The Sense Of An Ending lacks emotional juice

Great actors can’t give this adaptation of Julian Barnes’s novel the energy it needs



THE SENSE OF AN ENDING (Ritesh Batra). 109 minutes. Opens Friday (March 17). See Listing. Rating: NNN


Here’s one of those Brit pics that, despite impeccable acting and meticulous production values, can’t get enough emotional drive.

Based on the novel by Julian Barnes, it features Jim Broadbent as grumpy old guy Tony, who runs an antique camera shop and whose life has become rote, interrupted only occasionally by small demands from his ex-wife, Margaret (Harriet Walter), and his pregnant single daughter, Susie (Michelle Dockery). 

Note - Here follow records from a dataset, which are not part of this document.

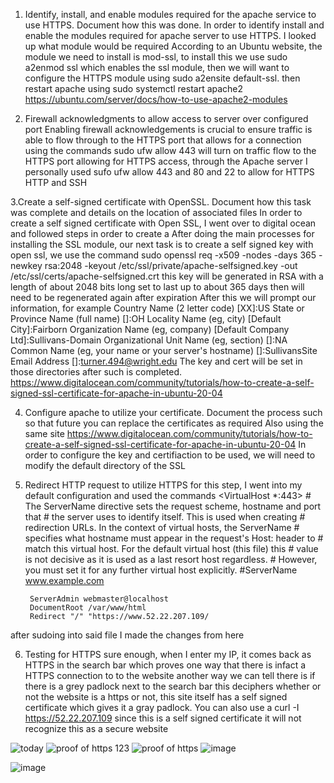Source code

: 1. Identify, install, and enable modules required for the apache service to use HTTPS. Document how this was done.
In order to identify install and enable the modules required for apache server to use HTTPS. I looked up what module would be required
According to an Ubuntu website, the module we need to install is mod-ssl, to install this we use sudo a2enmod ssl which enables the ssl module, then we will want to 
configure the HTTPS module using sudo a2ensite default-ssl. then restart apache using sudo systemctl restart apache2
  https://ubuntu.com/server/docs/how-to-use-apache2-modules

2. Firewall acknowledgments to allow access to server over configured port
Enabling firewall acknowledgements is crucial to ensure traffic is able to flow through to the HTTPS port that allows for a connection
using the commands sudo ufw allow 443 will turn on traffic flow to the HTTPS port allowing for HTTPS access, through the Apache server
I personally used sufo ufw allow 443 and 80 and 22 to allow for HTTPS HTTP and SSH 

3.Create a self-signed certificate with OpenSSL. Document how this task was complete and details on the location of associated files 
In order to create a self signed certificate with Open SSL, I went over to digital ocean and followed steps in order to create a 
After doing the main processes for installing the SSL module, our next task is to create a self signed key with open ssl, we use the command
sudo openssl req -x509 -nodes -days 365 -newkey rsa:2048 -keyout /etc/ssl/private/apache-selfsigned.key -out /etc/ssl/certs/apache-selfsigned.crt
this key will be generated in RSA with a length of about 2048 bits long set to last up to about 365 days then will need to be regenerated again after expiration
After this we will prompt our information, for example
Country Name (2 letter code) [XX]:US
State or Province Name (full name) []:OH
Locality Name (eg, city) [Default City]:Fairborn
Organization Name (eg, company) [Default Company Ltd]:Sullivans-Domain
Organizational Unit Name (eg, section) []:NA
Common Name (eg, your name or your server's hostname) []:SullivansSite
Email Address []:turner.494@wright.edu
The key and cert will be set in those directories after such is completed.
https://www.digitalocean.com/community/tutorials/how-to-create-a-self-signed-ssl-certificate-for-apache-in-ubuntu-20-04


4. Configure apache to utilize your certificate. Document the process such so that future you can replace the certificates as required
Also using the same site https://www.digitalocean.com/community/tutorials/how-to-create-a-self-signed-ssl-certificate-for-apache-in-ubuntu-20-04
In order to configure the key and certifiaction to be used, we will need to modify the default directory of the SSL 

5. Redirect HTTP request to utilize HTTPS 
for this step, I went into my default configuration and used the commands
<VirtualHost *:443>
        # The ServerName directive sets the request scheme, hostname and port that
        # the server uses to identify itself. This is used when creating
        # redirection URLs. In the context of virtual hosts, the ServerName
        # specifies what hostname must appear in the request's Host: header to
        # match this virtual host. For the default virtual host (this file) this
        # value is not decisive as it is used as a last resort host regardless.
        # However, you must set it for any further virtual host explicitly.
        #ServerName www.example.com

        ServerAdmin webmaster@localhost
        DocumentRoot /var/www/html
        Redirect "/" "https://www.52.22.207.109/ 
after sudoing into said file I made the changes from here

6. Testing for HTTPS
sure enough, when I enter my IP, it comes back as HTTPS in the search bar which proves one way that there is infact a HTTPS connection to to the website
another way we can tell there is if there is a grey padlock next to the search bar this deciphers whether or not the website is a https or not, this site itself has a self signed certificate
which gives it a gray padlock. You can also use a curl -I https://52.22.207.109 since this is a self signed certificate it will not recognize this as a secure website

![today](https://github.com/user-attachments/assets/d3a72a81-aab8-4899-952b-b948ddfc2a97)
![proof of https 123](https://github.com/user-attachments/assets/ff050ca8-a0d8-418c-ad70-77dbf2671ec2)
![proof of https](https://github.com/user-attachments/assets/213d3c96-2fee-490a-8a97-74c0c3c2222d)
![image](https://github.com/user-attachments/assets/acff2459-ac7d-41e7-8e35-c14bf6b4eb6f)

![image](https://github.com/user-attachments/assets/dba6a485-e37e-4b38-b8bd-62153dafd1c1)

But when he gets word that an old school chum has died and left him something in the will, memories come tumbling out. He recalls a long-lost love and is forced to look at his life in a different way.

Unlike the book, which is divided into two sections, one unfolding in the present, the other in the past, Nick Payne’s script goes back and forth in time to tease out whatever it is that’s sent Tony into a near tailspin. 

The structure works, but director Ritesh Batra (The Lunchbox) can’t generate much energy. Three times, Tony starts opening that letter from the solicitor only to be interrupted, a strategy that’s simply irritating. And the ending is pat to the point of almost triteness.

The actors, on the other hand, are terrific. Billy Howle effectively combines innocence and longing as the younger Tony, and Broadbent, who has to carry the film, manages to make the curmudgeonly elder turned near stalker sympathetic – though this isn’t the first time we’ve seen him in this kind of role. 

Walter is wonderful as his ex-wife, acidly challenging Tony on his new obsession while plainly still feeling affection for him. And Charlotte Rampling as the ex-lover Tony so desperately wants to connect with is a revelation. She conveys more emotion in silence than other actors can in an extended soliloquy, her gaze penetrating, her impatience palpable.

But while she’s doing a slow burn, the film is just, well, slow.